Menakar Masa Depan Jurnalisme Indonesia di Tengah Arus Digital
sumber/freefik--
Jakarta, AktualNews- Arus informasi di Indonesia semakin deras. Bersamaan dengan itu, ancaman disinformasi, polarisasi, scam hingga tekanan politik terus membayangi dunia jurnalistik. Di satu sisi, media massa masih menjadi rujukan kredibel, sementara media sosial tumbuh sebagai ruang ekspresi sekaligus sumber kebingungan informasi. Pertanyaan pun muncul: seperti apa wajah jurnalisme Indonesia kini dan nanti?
Lonjakan Hoaks dan Dampaknya

Menurut data Kementerian Komunikasi dan Digital (Komdigi), sepanjang tahun 2024 tercatat 1.923 konten hoaks berhasil diidentifikasi dan diklarifikasi. Oktober menjadi bulan dengan jumlah hoaks tertinggi, mencapai 215 konten, sementara Februari mencatat angka terendah dengan 131 konten. Kategori hoaks paling dominan adalah penipuan (890 konten), disusul isu politik (237), pemerintahan (214), kesehatan (163), dan kebencanaan (145). Mitos menjadi kategori paling sedikit dengan hanya enam konten. Fakta ini menunjukkan bahwa hoaks tak hanya menyasar isu besar, tetapi juga kehidupan sehari-hari masyarakat.
BACA JUGA:Enam Mahasiswa Indonesia Siap Jadi Duta Kuliner Lewat Program ARIF di Prancis
Komdigi terus mendorong partisipasi publik dalam pelaporan konten meragukan melalui kanal resmi. Namun, upaya ini membutuhkan dukungan aktif dari media dan masyarakat untuk menciptakan ekosistem informasi yang sehat.
Media Arus Utama vs Media Sosial
Persaingan antara media mainstream dan media sosial semakin tajam. Media konvensional masih menjadi tonggak acuan karena proses produksi informasi yang ketat dan standar etika jurnalistik yang terjaga. Jurnalisme investigatif dan liputan berimbang menjadi kekuatan utama mereka.
Di sisi lain, media sosial menawarkan kecepatan dan interaktivitas yang tinggi. Fitur komentar, berbagi, dan algoritma personalisasi menjadikannya favorit, terutama di kalangan generasi muda. Namun, popularitas ini juga membuka celah bagi penyebaran informasi yang belum terverifikasi.

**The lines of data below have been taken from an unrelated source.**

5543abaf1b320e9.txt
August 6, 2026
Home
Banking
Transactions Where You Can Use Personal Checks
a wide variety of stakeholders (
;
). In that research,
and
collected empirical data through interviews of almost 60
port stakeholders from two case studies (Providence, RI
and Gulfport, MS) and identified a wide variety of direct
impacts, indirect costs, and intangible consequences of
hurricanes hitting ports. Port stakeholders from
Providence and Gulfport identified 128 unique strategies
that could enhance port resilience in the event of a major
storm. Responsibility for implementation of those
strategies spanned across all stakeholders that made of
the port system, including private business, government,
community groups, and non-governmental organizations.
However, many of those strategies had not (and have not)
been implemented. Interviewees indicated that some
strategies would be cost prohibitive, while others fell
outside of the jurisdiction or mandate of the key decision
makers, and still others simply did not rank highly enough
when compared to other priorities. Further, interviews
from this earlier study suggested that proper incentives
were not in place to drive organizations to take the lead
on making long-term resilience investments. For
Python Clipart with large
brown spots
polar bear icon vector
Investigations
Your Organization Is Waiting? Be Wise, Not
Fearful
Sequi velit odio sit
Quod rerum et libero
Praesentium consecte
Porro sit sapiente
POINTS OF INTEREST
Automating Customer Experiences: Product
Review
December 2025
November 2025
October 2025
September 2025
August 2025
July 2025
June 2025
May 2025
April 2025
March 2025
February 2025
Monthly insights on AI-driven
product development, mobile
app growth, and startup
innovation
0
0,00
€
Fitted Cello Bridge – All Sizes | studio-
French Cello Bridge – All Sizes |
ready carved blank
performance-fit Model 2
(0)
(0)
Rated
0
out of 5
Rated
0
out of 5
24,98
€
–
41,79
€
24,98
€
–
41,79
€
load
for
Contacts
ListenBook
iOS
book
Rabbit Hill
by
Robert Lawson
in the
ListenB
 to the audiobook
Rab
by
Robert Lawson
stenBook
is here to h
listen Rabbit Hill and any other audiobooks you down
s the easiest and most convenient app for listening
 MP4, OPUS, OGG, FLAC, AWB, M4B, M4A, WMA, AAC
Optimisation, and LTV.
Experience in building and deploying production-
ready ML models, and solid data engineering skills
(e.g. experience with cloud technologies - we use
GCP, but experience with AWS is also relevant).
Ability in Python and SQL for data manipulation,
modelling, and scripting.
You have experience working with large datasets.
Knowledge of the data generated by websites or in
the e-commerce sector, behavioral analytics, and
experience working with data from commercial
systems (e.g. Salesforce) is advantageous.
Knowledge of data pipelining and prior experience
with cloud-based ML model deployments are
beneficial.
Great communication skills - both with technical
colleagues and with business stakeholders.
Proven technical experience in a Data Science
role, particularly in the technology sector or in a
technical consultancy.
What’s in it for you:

Meski riset menunjukkan penurunan jumlah pengguna yang menjadikan media sosial sebagai sumber berita utama, platform ini tetap menjadi ruang diskusi publik yang penting. Media mainstream pun mulai beradaptasi dengan menghadirkan konten video pendek, thread informatif, dan kolaborasi dengan kreator digital.
Perspektif Praktisi
Dilansir dari Detiknews, Akhmad Munir, Direktur Utama LKBN ANTARA sekaligus Ketua Umum PWI Pusat 2025–2030, menyebut jurnalis sebagai penyaji “informasi bergizi” bagi masyarakat. Ia menekankan pentingnya akurasi, independensi, dan tanggung jawab di tengah banjir informasi yang tidak terverifikasi.
Sementara Miftah Faridl, Ketua Aliansi Jurnalis Independen (AJI) Kota Surabaya, menegaskan bahwa di tengah derasnya arus informasi atau “banjir informasi,” jurnalis di lapangan harus mengedepankan etika dan profesionalisme. Ia menekankan bahwa para wartawan dan media memiliki tanggung jawab besar untuk selalu menyajikan informasi yang akurat kepada masyarakat. Komitmen ini penting agar jurnalisme mampu melawan penyebaran hoaks secara profesional dengan tetap berpegang pada prinsip-prinsip jurnalistik yang sehat dan bertanggung jawab.